Blagojevich has a big job ahead of him. At this moment, he is meeting with advisors, setting budget priorities and repaying political debts. He needs to hear from you. Take a moment to write, call or e-mail the new governor. Tell him kids come first. And contact your state senator and representative as well. There's a new world order in Springfield. It's important they understand their priorities should reflect your priorities as parents.
Contact Blagojevich at 161 N. Clark, 24th Floor, Chicago, IL 60601, or call (312) 236-8899.
To find out who your representatives are and how to contact them, go to www.elections.state.il. us/dls/pages/DLSAddresscrit.asp and plug in your home address.
CTA reconsiders misguided policy Adults caring for small children travel quite heavy. There's the diaper bag, toys, bottles, baby food and other necessary tot accoutrements. It's tough enough to lug all of that around with the help of an easy-to-push stroller. So why would the Chicago Transit Authority institute a policy that makes life tougher?
That wasn't the CTA's stated purpose this fall when it began enforcing rules requiring people to fold up strollers before entering the turnstile at elevated stations.
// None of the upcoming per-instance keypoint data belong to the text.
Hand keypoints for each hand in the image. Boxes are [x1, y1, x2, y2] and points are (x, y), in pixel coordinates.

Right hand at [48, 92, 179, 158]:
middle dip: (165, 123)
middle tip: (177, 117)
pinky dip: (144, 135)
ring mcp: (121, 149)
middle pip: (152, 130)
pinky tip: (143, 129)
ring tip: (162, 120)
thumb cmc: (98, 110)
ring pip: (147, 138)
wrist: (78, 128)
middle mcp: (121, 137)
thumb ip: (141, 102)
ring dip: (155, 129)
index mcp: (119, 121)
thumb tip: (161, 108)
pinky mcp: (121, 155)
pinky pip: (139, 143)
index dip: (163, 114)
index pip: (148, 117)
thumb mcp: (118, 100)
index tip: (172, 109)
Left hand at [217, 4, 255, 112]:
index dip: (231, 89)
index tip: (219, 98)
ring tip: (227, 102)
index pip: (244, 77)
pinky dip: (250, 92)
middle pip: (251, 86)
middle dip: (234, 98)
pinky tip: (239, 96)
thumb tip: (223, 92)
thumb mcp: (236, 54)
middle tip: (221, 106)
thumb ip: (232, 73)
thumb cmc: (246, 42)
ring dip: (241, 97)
But it certainly was the result of the ill-conceived rule.
Sometime after hearing Chicago Parent was writing an editorial criticizing the policy, the agency announced it was contemplating changing the rule. A "pilot" program would allow parents to keep children strapped into strollers while riding on trains and buses.
We are so glad to hear it. The fold-the-stroller requirement was a disaster waiting to happen. We worry a toddler could slip out of his mother's grasp and clonk his head as the train screeches to a stop. Or worse, run for the door and get a tiny foot caught between the train and the platform.
The CTA still was studying the issue as we went to press. We urge the agency to change this ill-advised rule. Once it does, we urge parents to be responsible riders. Lock the brake on the stroller while the train is in motion. Keep the kids belted in. And don't block the aisle in a way that would inconvenience fellow travelers.
Let's not give the CTA reason to reinstate such a potentially dangerous policy.